Diversification Opportunities for Shan Dong and Postal Savings
0.4 | Correlation Coefficient |
Very weak diversification
The 3 months correlation between Shan and Postal is 0.4. Overlapping area represents the amount of risk that can be diversified away by holding Shan Dong Dong E and Postal Savings Bank in the same portfolio, assuming nothing else is changed. The correlation between historical prices or returns on Postal Savings Bank and Shan Dong is a relative statistical measure of the degree to which these equity instruments tend to move together. The correlation coefficient measures the extent to which returns on Shan Dong Dong E are associated (or correlated) with Postal Savings. Values of the correlation coefficient range from -1 to +1, where. The correlation of zero (0) is possible when the price movement of Postal Savings Bank has no effect on the direction of Shan Dong i.e., Shan Dong and Postal Savings go up and down completely randomly.
Pair Corralation between Shan Dong and Postal Savings
Assuming the 90 days trading horizon Shan Dong Dong E is expected to generate 1.13 times more return on investment than Postal Savings. However, Shan Dong is 1.13 times more volatile than Postal Savings Bank. It trades about 0.17 of its potential returns per unit of risk. Postal Savings Bank is currently generating about 0.01 per unit of risk. If you would invest 5,744 in Shan Dong Dong E on October 6, 2024 and sell it today you would earn a total of 333.00 from holding Shan Dong Dong E or generate 5.8% return on investment over 90 days.

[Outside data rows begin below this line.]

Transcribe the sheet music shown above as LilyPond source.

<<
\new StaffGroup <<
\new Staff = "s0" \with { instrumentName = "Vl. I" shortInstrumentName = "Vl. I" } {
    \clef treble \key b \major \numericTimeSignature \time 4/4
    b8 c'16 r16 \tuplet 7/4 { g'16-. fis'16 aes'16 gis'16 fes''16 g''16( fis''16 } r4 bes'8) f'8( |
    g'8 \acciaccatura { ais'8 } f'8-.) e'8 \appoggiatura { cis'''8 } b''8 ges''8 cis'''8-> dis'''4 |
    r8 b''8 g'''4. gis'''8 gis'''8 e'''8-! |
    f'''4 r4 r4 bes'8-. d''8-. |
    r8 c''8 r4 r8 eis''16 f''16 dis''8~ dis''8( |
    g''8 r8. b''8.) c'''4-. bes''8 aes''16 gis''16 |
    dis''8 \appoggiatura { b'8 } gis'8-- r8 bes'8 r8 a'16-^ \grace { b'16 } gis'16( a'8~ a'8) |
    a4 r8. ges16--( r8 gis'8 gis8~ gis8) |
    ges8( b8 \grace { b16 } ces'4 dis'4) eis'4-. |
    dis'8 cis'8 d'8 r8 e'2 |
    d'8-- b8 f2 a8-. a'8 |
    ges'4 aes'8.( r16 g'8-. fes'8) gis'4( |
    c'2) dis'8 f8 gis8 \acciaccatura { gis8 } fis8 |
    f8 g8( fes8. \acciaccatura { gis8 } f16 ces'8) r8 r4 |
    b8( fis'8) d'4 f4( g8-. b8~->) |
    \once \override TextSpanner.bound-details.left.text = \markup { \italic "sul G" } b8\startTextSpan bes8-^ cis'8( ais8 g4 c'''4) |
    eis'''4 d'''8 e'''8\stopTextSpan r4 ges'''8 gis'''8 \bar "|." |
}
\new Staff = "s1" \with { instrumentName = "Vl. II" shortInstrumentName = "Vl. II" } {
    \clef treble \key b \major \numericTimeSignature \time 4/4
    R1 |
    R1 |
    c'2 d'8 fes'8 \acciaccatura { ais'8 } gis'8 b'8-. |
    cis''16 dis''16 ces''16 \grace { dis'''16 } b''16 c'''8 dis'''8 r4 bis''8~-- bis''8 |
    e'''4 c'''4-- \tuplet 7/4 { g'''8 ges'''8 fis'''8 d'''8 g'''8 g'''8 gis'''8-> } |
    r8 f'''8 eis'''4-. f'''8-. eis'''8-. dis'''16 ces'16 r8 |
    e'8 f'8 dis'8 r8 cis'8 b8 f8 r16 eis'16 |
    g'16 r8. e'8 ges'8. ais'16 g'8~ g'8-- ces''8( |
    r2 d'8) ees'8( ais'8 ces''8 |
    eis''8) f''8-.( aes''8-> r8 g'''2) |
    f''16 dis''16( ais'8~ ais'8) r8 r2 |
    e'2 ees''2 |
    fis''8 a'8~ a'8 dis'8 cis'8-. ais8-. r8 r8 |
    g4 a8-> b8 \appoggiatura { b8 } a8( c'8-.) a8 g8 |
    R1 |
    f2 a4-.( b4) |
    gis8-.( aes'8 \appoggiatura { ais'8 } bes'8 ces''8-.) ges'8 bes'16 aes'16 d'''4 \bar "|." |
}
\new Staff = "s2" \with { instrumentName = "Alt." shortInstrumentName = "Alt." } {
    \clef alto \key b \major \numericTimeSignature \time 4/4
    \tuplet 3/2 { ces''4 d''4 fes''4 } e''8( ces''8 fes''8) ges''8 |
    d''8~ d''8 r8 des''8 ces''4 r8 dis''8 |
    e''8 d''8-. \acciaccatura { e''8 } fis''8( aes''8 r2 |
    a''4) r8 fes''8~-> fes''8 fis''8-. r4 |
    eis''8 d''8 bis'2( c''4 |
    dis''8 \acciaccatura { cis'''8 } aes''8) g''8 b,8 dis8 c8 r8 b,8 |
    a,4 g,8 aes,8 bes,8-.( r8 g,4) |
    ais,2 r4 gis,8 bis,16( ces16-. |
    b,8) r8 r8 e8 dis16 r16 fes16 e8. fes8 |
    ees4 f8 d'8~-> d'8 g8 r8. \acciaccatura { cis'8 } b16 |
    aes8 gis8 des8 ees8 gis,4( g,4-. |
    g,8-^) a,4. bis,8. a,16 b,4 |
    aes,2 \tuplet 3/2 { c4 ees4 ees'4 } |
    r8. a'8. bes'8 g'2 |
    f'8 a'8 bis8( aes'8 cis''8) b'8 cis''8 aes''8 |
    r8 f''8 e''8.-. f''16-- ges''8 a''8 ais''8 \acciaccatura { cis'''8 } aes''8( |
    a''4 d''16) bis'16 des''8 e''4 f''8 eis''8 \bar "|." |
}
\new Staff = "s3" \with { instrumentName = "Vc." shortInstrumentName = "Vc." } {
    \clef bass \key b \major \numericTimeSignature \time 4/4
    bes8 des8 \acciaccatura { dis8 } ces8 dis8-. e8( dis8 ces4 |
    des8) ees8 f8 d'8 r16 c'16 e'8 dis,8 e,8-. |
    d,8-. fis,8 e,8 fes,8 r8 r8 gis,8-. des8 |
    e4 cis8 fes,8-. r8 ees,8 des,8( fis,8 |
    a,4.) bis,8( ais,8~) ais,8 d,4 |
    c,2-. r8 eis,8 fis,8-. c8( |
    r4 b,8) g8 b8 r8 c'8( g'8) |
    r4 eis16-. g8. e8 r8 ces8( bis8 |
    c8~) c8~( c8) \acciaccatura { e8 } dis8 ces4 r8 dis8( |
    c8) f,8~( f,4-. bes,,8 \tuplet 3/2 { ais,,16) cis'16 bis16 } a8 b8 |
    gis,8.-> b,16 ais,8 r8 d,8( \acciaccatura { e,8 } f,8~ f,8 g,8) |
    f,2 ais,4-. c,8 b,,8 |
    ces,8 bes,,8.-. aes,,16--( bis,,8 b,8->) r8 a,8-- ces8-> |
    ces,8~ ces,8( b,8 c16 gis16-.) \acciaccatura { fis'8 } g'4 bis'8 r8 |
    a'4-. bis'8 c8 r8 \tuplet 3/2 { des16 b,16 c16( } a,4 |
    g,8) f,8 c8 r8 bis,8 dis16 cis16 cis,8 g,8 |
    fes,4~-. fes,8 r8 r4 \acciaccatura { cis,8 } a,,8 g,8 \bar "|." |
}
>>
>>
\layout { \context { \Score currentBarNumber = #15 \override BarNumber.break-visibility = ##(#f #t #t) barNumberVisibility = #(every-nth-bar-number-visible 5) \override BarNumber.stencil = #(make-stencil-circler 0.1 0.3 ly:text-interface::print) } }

Time Period | 3 Months [change] |
Direction | Moves Together |
Strength | Weak |
Accuracy | 100.0% |
Values | Daily Returns |
Shan Dong Dong E vs. Postal Savings Bank
Performance |
Timeline |
Shan Dong Dong |
Postal Savings Bank |
Shan Dong and Postal Savings Volatility Contrast
Predicted Return Density |
Returns |
Pair Trading with Shan Dong and Postal Savings
The main advantage of trading using opposite Shan Dong and Postal Savings positions is that it hedges away some unsystematic risk. Because of two separate transactions, even if Shan Dong position performs unexpectedly, Postal Savings can make up some of the losses. Pair trading also minimizes risk from directional movements in the market. For example, if an entire industry or sector drops because of unexpected headlines, the short position in Postal Savings will offset losses from the drop in Postal Savings' long position.Shan Dong vs. Shanghai V Test Semiconductor | Shan Dong vs. Shannon Semiconductor Technology | Shan Dong vs. Ingenic Semiconductor | Shan Dong vs. Guangxi Wuzhou Communications |
Postal Savings vs. Industrial and Commercial | Postal Savings vs. Kweichow Moutai Co | Postal Savings vs. Agricultural Bank of | Postal Savings vs. China Mobile Limited |
Check out your portfolio center.Note that this page's information should be used as a complementary analysis to find the right mix of equity instruments to add to your existing portfolios or create a brand new portfolio. You can also try the Economic Indicators module to top statistical indicators that provide insights into how an economy is performing.